Tuesday, October 01, 2024

Jenrick just accidently ADMITTED the UK carries out ‘extra-judicial assassinations’

CANARY 

Conservative Party leadership candidate Robert Jenrick seems to have put his foot in it with his latest scaremongering video.

Jenrick: we kill suspects to avoid the ECHR


Declassified journalist Matt Kennard said Jenrick was “casually revealing a UK extra-judicial assassination program designed to evade ECHR jurisdiction”. In his video, the apparent frontrunner in the Tory leadership race admitted:

Our special forces are killing, rather than capturing, terrorists because our lawyers tell us that, if they’re caught, the European court will set them free.

Fellow candidate James Cleverly said he wasn’t “comfortable repeating”. He added that “our military do not murder people”.

Jenrick claimed to be quoting fellow Tory Ben Wallace, though. Wallace had claimed in 2023 that “we are more often than not forced into taking lethal action than actually raiding and detaining”. He added that “we’ve been able to use drones and aircraft to make kinetic strikes against terror suspects”.

Killing terrorists, or aiding them?

The big question is who gets to decide when an extra-judicial murder will happen? And who determines which groups or people should receive the ‘terrorist’ label? In Britain, explains the Crown Prosecution Service:

The Terrorism Act 2000 defines terrorism, both in and outside of the UK, as the use or threat of one or more of the actions listed below, and where they are designed to influence the government, or an international governmental organisation or to intimidate the public. The use or threat must also be for the purpose of advancing a political, religious, racial or ideological cause.
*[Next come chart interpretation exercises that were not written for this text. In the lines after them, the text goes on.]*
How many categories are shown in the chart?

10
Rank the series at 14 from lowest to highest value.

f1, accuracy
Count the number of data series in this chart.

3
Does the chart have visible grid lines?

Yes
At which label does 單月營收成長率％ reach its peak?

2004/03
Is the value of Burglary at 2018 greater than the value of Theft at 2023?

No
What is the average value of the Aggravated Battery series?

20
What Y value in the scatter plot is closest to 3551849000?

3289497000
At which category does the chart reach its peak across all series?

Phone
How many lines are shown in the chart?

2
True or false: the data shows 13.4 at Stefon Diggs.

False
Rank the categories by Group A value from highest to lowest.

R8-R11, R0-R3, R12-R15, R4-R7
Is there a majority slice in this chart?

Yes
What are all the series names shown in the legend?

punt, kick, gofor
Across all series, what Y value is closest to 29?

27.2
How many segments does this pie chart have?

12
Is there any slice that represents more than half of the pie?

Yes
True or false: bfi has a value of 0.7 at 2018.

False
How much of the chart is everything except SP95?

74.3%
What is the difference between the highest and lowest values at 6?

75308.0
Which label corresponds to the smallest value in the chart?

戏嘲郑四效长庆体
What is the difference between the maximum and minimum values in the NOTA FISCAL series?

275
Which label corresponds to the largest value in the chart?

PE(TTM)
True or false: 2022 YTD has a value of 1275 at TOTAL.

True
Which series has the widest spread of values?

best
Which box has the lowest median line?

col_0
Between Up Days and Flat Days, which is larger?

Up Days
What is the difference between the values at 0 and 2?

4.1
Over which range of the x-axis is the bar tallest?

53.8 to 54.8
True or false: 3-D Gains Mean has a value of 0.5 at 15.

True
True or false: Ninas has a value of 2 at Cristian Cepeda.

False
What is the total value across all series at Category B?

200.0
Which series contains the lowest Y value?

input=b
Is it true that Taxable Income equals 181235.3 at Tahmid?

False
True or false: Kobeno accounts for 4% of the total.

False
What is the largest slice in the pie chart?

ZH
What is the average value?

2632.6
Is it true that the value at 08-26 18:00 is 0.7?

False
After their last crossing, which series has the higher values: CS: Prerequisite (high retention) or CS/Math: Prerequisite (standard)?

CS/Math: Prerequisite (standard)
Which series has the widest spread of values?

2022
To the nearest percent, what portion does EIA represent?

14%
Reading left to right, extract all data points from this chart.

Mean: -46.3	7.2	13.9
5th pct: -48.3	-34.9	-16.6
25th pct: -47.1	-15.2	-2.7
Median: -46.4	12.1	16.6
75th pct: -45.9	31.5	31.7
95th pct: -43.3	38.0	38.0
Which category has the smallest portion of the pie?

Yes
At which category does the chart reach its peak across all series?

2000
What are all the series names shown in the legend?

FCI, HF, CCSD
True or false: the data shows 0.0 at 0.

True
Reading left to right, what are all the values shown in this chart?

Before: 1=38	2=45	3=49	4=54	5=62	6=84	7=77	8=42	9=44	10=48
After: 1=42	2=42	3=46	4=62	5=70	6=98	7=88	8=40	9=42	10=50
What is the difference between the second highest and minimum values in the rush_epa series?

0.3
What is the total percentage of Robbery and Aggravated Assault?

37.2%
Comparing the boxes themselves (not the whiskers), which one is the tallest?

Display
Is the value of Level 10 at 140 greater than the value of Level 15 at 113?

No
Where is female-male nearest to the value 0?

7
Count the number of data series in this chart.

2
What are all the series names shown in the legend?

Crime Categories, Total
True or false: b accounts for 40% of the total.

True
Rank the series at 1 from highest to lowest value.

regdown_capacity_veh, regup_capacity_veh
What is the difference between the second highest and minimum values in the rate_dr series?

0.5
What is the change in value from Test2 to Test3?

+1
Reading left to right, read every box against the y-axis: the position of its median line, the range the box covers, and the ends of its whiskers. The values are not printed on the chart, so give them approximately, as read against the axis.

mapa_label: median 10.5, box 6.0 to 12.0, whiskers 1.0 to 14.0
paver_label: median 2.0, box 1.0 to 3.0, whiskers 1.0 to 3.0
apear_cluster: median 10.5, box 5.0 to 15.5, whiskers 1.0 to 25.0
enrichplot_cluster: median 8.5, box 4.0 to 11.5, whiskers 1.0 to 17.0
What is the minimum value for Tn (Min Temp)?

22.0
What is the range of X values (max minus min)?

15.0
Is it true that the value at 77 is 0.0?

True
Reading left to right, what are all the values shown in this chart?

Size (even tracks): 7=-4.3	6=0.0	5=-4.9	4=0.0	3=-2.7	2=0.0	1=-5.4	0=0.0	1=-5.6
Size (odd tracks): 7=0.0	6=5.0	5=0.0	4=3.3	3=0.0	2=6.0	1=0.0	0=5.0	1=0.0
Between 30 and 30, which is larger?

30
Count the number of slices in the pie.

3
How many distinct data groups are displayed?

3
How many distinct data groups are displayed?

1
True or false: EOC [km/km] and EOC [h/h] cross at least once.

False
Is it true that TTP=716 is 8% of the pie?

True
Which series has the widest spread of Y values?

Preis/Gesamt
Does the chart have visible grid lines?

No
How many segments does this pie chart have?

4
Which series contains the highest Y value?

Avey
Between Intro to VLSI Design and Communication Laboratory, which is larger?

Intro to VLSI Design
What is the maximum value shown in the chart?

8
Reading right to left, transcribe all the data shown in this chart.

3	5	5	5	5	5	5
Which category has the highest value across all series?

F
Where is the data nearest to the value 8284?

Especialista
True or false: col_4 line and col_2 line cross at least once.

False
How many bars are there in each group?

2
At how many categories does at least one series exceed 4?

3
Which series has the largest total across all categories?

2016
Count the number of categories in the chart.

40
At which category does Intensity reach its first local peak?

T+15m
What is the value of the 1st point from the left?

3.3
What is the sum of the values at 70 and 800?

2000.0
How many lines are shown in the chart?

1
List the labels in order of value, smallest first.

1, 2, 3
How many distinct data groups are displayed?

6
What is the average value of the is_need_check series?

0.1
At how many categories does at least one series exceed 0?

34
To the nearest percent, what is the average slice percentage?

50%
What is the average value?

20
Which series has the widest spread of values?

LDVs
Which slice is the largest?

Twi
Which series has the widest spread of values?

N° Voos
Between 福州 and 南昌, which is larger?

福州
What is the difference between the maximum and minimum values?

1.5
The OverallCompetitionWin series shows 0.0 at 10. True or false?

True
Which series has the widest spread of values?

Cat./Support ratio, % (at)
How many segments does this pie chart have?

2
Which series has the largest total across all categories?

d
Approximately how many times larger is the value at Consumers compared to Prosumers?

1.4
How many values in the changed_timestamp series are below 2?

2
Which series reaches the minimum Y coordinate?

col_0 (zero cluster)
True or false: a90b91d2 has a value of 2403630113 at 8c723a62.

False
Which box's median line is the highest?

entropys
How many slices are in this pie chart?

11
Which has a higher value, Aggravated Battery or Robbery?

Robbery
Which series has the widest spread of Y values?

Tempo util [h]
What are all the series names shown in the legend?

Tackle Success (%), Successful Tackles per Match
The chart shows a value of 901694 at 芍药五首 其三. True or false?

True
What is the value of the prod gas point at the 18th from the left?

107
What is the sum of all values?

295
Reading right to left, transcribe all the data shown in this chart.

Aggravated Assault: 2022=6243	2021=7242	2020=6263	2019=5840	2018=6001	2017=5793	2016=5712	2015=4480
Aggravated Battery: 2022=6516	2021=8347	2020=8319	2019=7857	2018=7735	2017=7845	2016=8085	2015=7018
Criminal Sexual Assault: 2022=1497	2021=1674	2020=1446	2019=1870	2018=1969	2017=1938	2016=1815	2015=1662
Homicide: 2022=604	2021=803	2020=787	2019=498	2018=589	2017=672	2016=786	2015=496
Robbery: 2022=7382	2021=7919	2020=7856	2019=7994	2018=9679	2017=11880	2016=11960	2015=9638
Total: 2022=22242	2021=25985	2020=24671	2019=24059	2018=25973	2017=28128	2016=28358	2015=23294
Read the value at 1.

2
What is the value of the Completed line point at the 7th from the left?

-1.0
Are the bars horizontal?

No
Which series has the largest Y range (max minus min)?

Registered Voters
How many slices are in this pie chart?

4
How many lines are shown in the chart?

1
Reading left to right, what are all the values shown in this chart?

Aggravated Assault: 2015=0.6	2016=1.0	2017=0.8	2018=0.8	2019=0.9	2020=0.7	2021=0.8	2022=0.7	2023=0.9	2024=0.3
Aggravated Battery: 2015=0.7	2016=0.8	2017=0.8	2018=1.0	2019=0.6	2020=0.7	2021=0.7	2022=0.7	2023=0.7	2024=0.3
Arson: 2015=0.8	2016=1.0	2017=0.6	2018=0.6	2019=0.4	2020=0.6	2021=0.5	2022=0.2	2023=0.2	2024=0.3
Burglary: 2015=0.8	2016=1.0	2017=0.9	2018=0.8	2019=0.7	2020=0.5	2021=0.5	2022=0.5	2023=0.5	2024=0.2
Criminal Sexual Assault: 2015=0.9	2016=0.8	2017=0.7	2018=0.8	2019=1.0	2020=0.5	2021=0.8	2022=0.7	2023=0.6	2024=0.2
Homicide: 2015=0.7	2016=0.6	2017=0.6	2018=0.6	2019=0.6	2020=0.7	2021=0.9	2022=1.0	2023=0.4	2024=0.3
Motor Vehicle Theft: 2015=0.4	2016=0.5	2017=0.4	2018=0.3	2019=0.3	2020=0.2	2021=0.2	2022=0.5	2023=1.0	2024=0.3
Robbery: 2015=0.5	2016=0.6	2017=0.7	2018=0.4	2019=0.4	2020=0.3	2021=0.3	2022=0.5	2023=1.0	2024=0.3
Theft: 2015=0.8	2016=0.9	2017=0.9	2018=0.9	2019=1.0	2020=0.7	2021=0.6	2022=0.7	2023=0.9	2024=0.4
The specific actions included are:serious violence against a person;
serious damage to property; endangering a person’s life (other than that of the person committing the action);

creating a serious risk to the health or safety of the public or a section of the public; and
action designed to seriously interfere with or seriously to disrupt an electronic system.

But this definition would seem implicate the state of Israel, a close UK ally. The colonial power has massacred thousands of children and other civilians in occupied Gaza and beyond. It has also destroyed or damaged “more than half of Gaza’s homes”, “85 percent of school buildings”, healthcare facilities, businesses, roads, and farmland.